Farmers In Malaysia Urged To Leverage Cobots To Boost Agricultural Sector

Universal Robots (UR), Denmark-based collaborative robots (cobots) technology leader, today urged local farmers to adopt advanced technology and automation solutions to further foster growth in Malaysia’s agricultural sector.

Regional Director of Asia-Pacific in Universal Robots James McKew says, “Automation may mean traditional industrial robots, which are expensive to purchase, inflexible, space-hogging, and often require robotic engineers for programming and maintenance. 

“Cobots are versatile and flexible, are designed to work alongside human workers, and can relieve repetitive tasks such as manual pollination so that humans can take on better roles that tap on cognitive and social abilities. 

“Farmers and food producers are reaping the benefits of cobots to increase productivity and efficiency in many locales.”

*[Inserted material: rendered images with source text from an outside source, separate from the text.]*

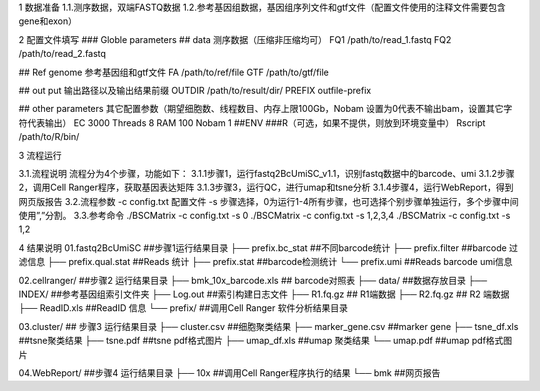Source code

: 1 数据准备
1.1.测序数据，双端FASTQ数据
1.2.参考基因组数据，基因组序列文件和gtf文件（配置文件使用的注释文件需要包含gene和exon）

2 配置文件填写
### Globle parameters
## data  测序数据（压缩非压缩均可）
FQ1      /path/to/read_1.fastq
FQ2      /path/to/read_2.fastq

## Ref genome  参考基因组和gtf文件
FA       /path/to/ref/file
GTF      /path/to/gtf/file

## out put    输出路径以及输出结果前缀
OUTDIR   /path/to/result/dir/
PREFIX    outfile-prefix

## other parameters   其它配置参数（期望细胞数、线程数目、内存上限100Gb，Nobam 设置为0代表不输出bam，设置其它字符代表输出）
EC          3000
Threads      8
RAM         100
Nobam       1
##ENV  ###R（可选，如果不提供，则放到环境变量中）
Rscript   /path/to/R/bin/

3 流程运行

3.1.流程说明
流程分为4个步骤，功能如下：
3.1.1步骤1，运行fastq2BcUmiSC_v1.1，识别fastq数据中的barcode、umi
3.1.2步骤2，调用Cell Ranger程序，获取基因表达矩阵
3.1.3步骤3，运行QC，进行umap和tsne分析
3.1.4步骤4，运行WebReport，得到网页版报告
3.2.流程参数
-c  config.txt 配置文件
-s  步骤选择，0为运行1-4所有步骤，也可选择个别步骤单独运行，多个步骤中间使用”,”分割。
3.3.参考命令
./BSCMatrix -c config.txt -s 0
./BSCMatrix -c config.txt -s 1,2,3,4
./BSCMatrix -c config.txt -s 1,2

4 结果说明
01.fastq2BcUmiSC           ##步骤1运行结果目录
├── prefix.bc_stat        ##不同barcode统计
├── prefix.filter          ##barcode 过滤信息
├── prefix.qual.stat       ##Reads 统计
├── prefix.stat           ##barcode检测统计
└── prefix.umi           ##Reads barcode umi信息

02.cellranger/               ##步骤2 运行结果目录
├── bmk_10x_barcode.xls    ## barcode对照表
├── data/                 ##数据存放目录
├── INDEX/                ##参考基因组索引文件夹
├── Log.out                ##索引构建日志文件
├── R1.fq.gz               ## R1端数据
├── R2.fq.gz               ## R2 端数据
├── ReadID.xls             ##ReadID 信息
└── prefix/                 ##调用Cell Ranger 软件分析结果目录

03.cluster/                 ## 步骤3 运行结果目录
├── cluster.csv             ##细胞聚类结果
├── marker_gene.csv        ##marker gene
├── tsne_df.xls             ##tsne聚类结果
├── tsne.pdf               ##tsne pdf格式图片
├── umap_df.xls            ##umap 聚类结果
└── umap.pdf              ##umap pdf格式图片

04.WebReport/             ##步骤4 运行结果目录
├── 10x                  ##调用Cell Ranger程序执行的结果
└── bmk                  ##网页报告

In ASEAN, the agricultural sector has been a significant economic driver. The Gross Domestic Product (GDP) in ASEAN contributed by the agricultural sector ranged from 0.03% to 22.8%. 

Accounting for 22.8%, Myanmar and Cambodia contributed to the highest GDP while Singapore had the lowest GDP contribution of 0.03%. 

Malaysia was ranked eighth among the ten ASEAN countries, contributing 7.4% to its GDP in 2020. Due to the Covid-19 pandemic, Malaysia recorded a decrease in the production of major commodity crops in 2020.

In addition, ageing farmers, rural-urban migration, and 3D (dirty, dangerous, and demeaning) association with agricultural jobs led to a labour shortage.

The shortage of capital investment in Malaysia’s agriculture sector means that smallholder farmers who do not have adequate funding, will not be able to purchase automated hardware such as robotic harvester, which could help combat the labour shortage. 

Malaysia’s Ministry of Finance (MoF) says,”Foreign workers’ absence had also resulted in a labour shortage during the movement control period (MCO) which led to a sharp decline in the country’s GDP, including a 1% drop in the plantation-related subsector.”